Nepal Internet Exchange
- Full name: Nepal Internet Exchange
- Abbreviation: NPIX
- Founded: 2002
- Location: Nepal
- Website: npix.net.np
- Members: 49

= Nepal Internet Exchange =

Nepalese Internet exchange point

Nepal Internet Exchange is Nepal's only Internet exchange point, established to keep local traffic local and improve local web surfing with local content while saving international bandwidth. It was established in 2002 with the help of Packet Clearing House.

== Locations ==
NPIX Maintains two IX locations: One in Jawalkhel (Lalitpur), and another in Putalisadak (Kathmandu district). Members connect to one or both of these locations. The two facilities at Jawalakhel and Putalisadak run Cisco and Extreme switching platform respectively. Both locations provide 100 Mbit/s, 1 Gbit/s and 10 Gbit/s ports to members.

== Members ==
NPIX members include major telcos, NSPs, ISPs, National Research Network and Anycast Operators. As of November 2020, the NPIX has 49 participating networks.
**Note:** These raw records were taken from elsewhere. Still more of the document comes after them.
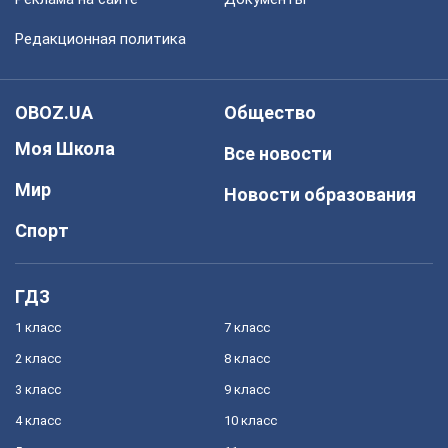
Редакционная политика
OBOZ.UA
Общество
Моя Школа
Все новости
Мир
Новости образования
Спорт
ГДЗ
1 класс
7 класс
2 класс
8 класс
3 класс
9 класс
4 класс
10 класс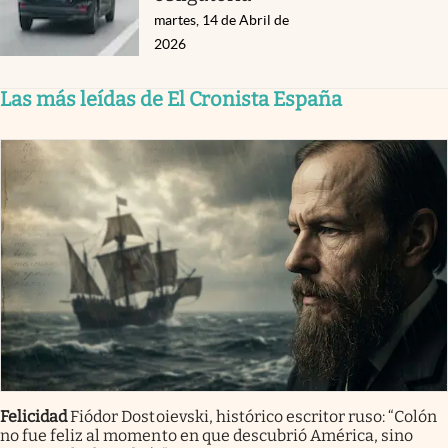
martes, 14 de Abril de
2026
Las más leídas de El Cronista España
Felicidad
Fiódor Dostoievski, histórico escritor ruso: “Colón
no fue feliz al momento en que descubrió América, sino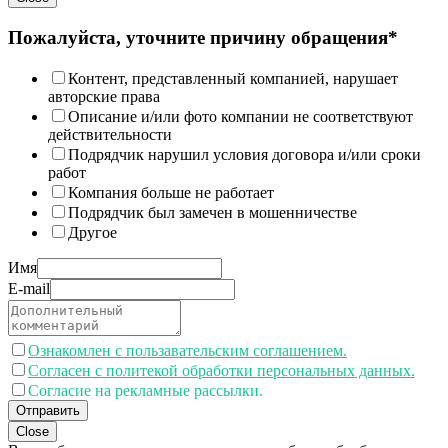
Пожалуйста, уточните причину обращения*
Контент, представленный компанией, нарушает
авторские права
Описание и/или фото компании не соответствуют
действительности
Подрядчик нарушил условия договора и/или сроки
работ
Компания больше не работает
Подрядчик был замечен в мошенничестве
Другое
Имя
E-mail
Ознакомлен с пользавательским соглашением.
Согласен с политекой обработки персональных данных.
Согласие на рекламные рассылки.
Отправить
Close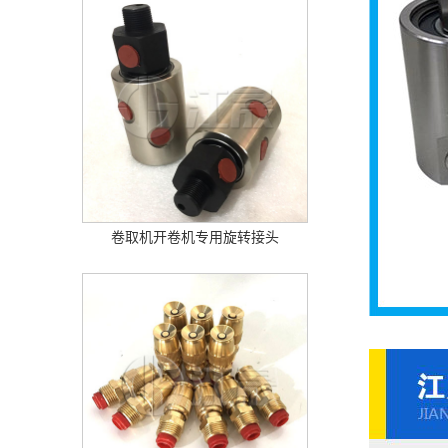
卷取机开卷机专用旋转接头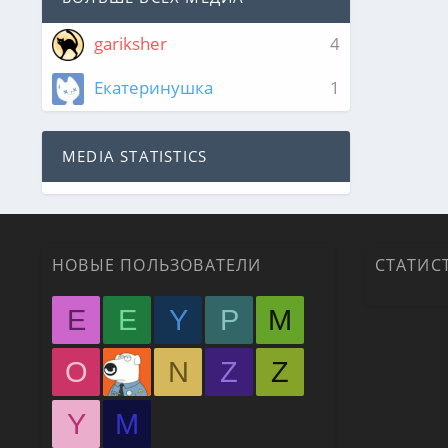
gariksher
4
Екатеринушка
1
MEDIA STATISTICS
НОВЫЕ ПОЛЬЗОВАТЕЛИ
СТАТИС
E
E
Y
P
M
O
N
Z
Z
Y
М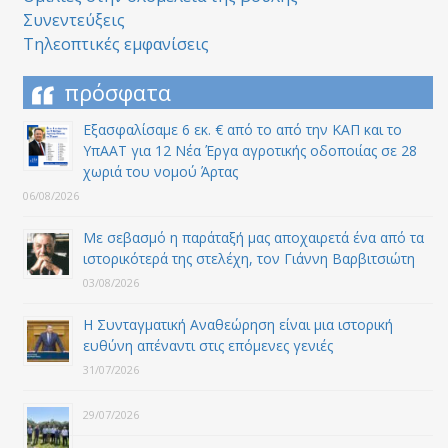
Συνεντεύξεις
Τηλεοπτικές εμφανίσεις
πρόσφατα
Εξασφαλίσαμε 6 εκ. € από το από την ΚΑΠ και το
ΥπΑΑΤ για 12 Nέα Έργα αγροτικής οδοποιίας σε 28
χωριά του νομού Άρτας
06/08/2026
Με σεβασμό η παράταξή μας αποχαιρετά ένα από τα
ιστορικότερά της στελέχη, τον Γιάννη Βαρβιτσιώτη
03/08/2026
Η Συνταγματική Αναθεώρηση είναι μια ιστορική
ευθύνη απέναντι στις επόμενες γενιές
31/07/2026
29/07/2026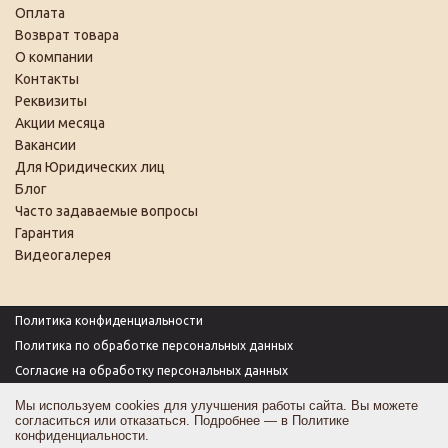
Оплата
Возврат товара
О компании
Контакты
Реквизиты
Акции месяца
Вакансии
Для Юридических лиц
Блог
Часто задаваемые вопросы
Гарантия
Видеогалерея
Политика конфиденциальности
Политика по обработке персональных данных
Согласие на обработку персональных данных
Пользовательское соглашение
Мы используем cookies для улучшения работы сайта. Вы можете
согласиться или отказаться. Подробнее — в
Политике
Согласие на получение рекламы
конфиденциальности
.
Оферта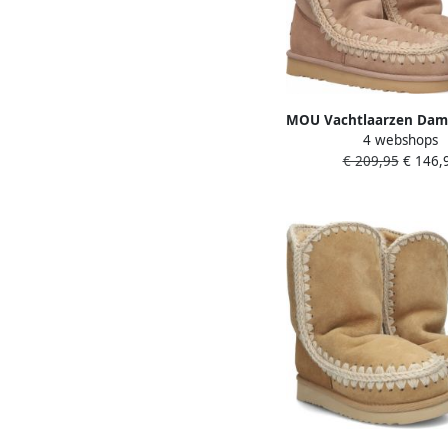
MOU Vachtlaarzen Dam
4 webshops
18 Glitter Logo Ma
€ 209,95
€ 146,
Materiaal: Suède Kleu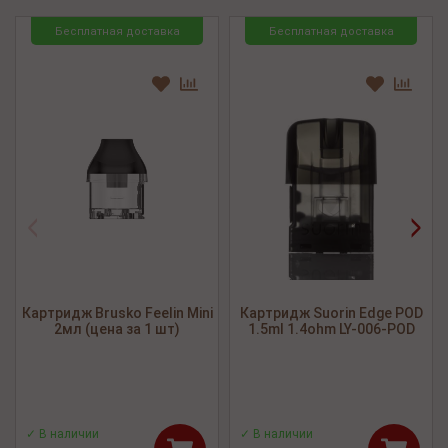
Бесплатная доставка
Бесплатная доставка
<
>
Картридж Brusko Feelin Mini
Картридж Suorin Edge POD
2мл (цена за 1 шт)
1.5ml 1.4ohm LY-006-POD
✓ В наличии
✓ В наличии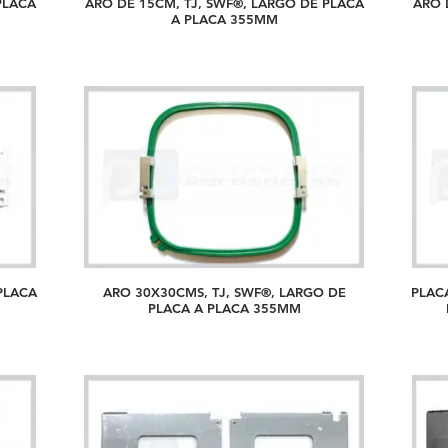
PLACA
ARO DE 15CM, TJ, SWF®, LARGO DE PLACA
ARO 
A PLACA 355MM
PLACA
ARO 30X30CMS, TJ, SWF®, LARGO DE
PLAC
PLACA A PLACA 355MM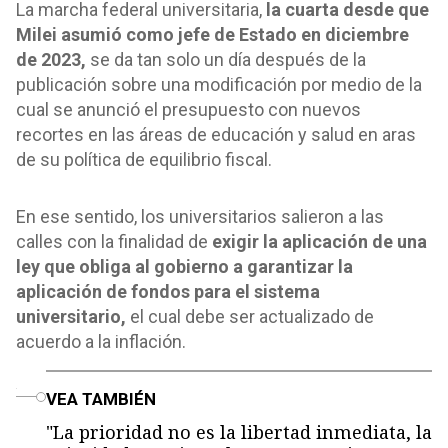
La marcha federal universitaria,
la cuarta desde que
Milei asumió como jefe de Estado en diciembre
de 2023,
se da tan solo un día después de la
publicación sobre una modificación por medio de la
cual se anunció el presupuesto con nuevos
recortes en las áreas de educación y salud en aras
de su política de equilibrio fiscal.
En ese sentido, los universitarios salieron a las
calles con la finalidad de
exigir la aplicación de una
ley que obliga al gobierno a garantizar la
aplicación de fondos para el sistema
universitario,
el cual debe ser actualizado de
acuerdo a la inflación.
o
VEA TAMBIÉN
"La prioridad no es la libertad inmediata, la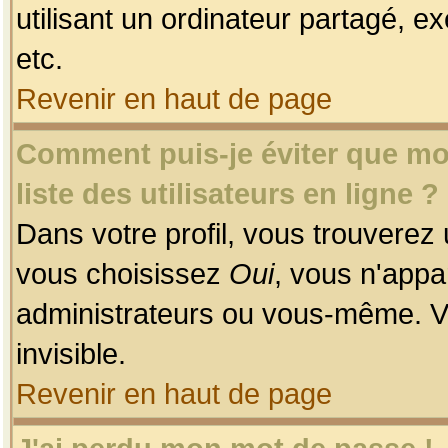
utilisant un ordinateur partagé, ex
etc.
Revenir en haut de page
Comment puis-je éviter que mon
liste des utilisateurs en ligne ?
Dans votre profil, vous trouverez
vous choisissez
Oui
, vous n'app
administrateurs ou vous-même. V
invisible.
Revenir en haut de page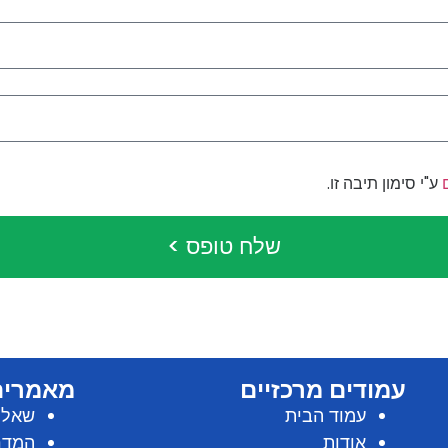
ע"י סימון תיבה זו.
שלח טופס >
עמודים מרכזיים
מאמרים
עמוד הבית
שאלות
אודות
המדרי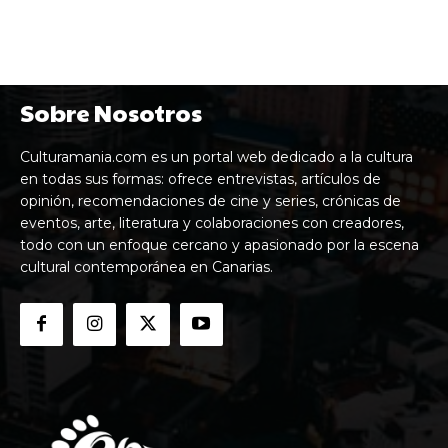
Sobre Nosotros
Culturamania.com es un portal web dedicado a la cultura
en todas sus formas: ofrece entrevistas, artículos de
opinión, recomendaciones de cine y series, crónicas de
eventos, arte, literatura y colaboraciones con creadores,
todo con un enfoque cercano y apasionado por la escena
cultural contemporánea en Canarias.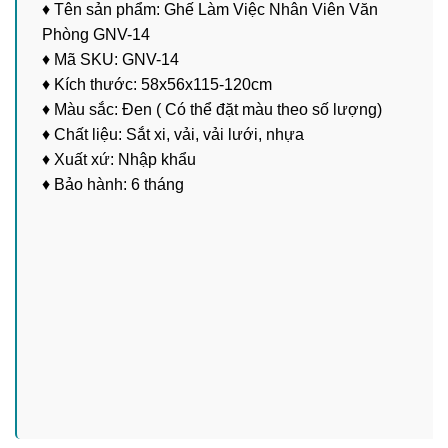
♦ Tên sản phẩm: Ghế Làm Việc Nhân Viên Văn
Phòng GNV-14
♦ Mã SKU: GNV-14
♦ Kích thước: 58x56x115-120cm
♦ Màu sắc: Đen ( Có thể đặt màu theo số lượng)
♦ Chất liệu: Sắt xi, vải, vải lưới, nhựa
♦ Xuất xứ: Nhập khẩu
♦ Bảo hành: 6 tháng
NPIX is an open IXP allowing anyone with their own AS-Number and IP Address block to become a member and start an exchange of traffic with other members.

Among others, members include DNS Anycast operators providing instances of D, E, I, and L root name servers and over 100 gTLDs/ccTLDs.

== Traffic ==
As of June 2024, the exchange is carrying about 40 Gbit/s of Internet bandwidth.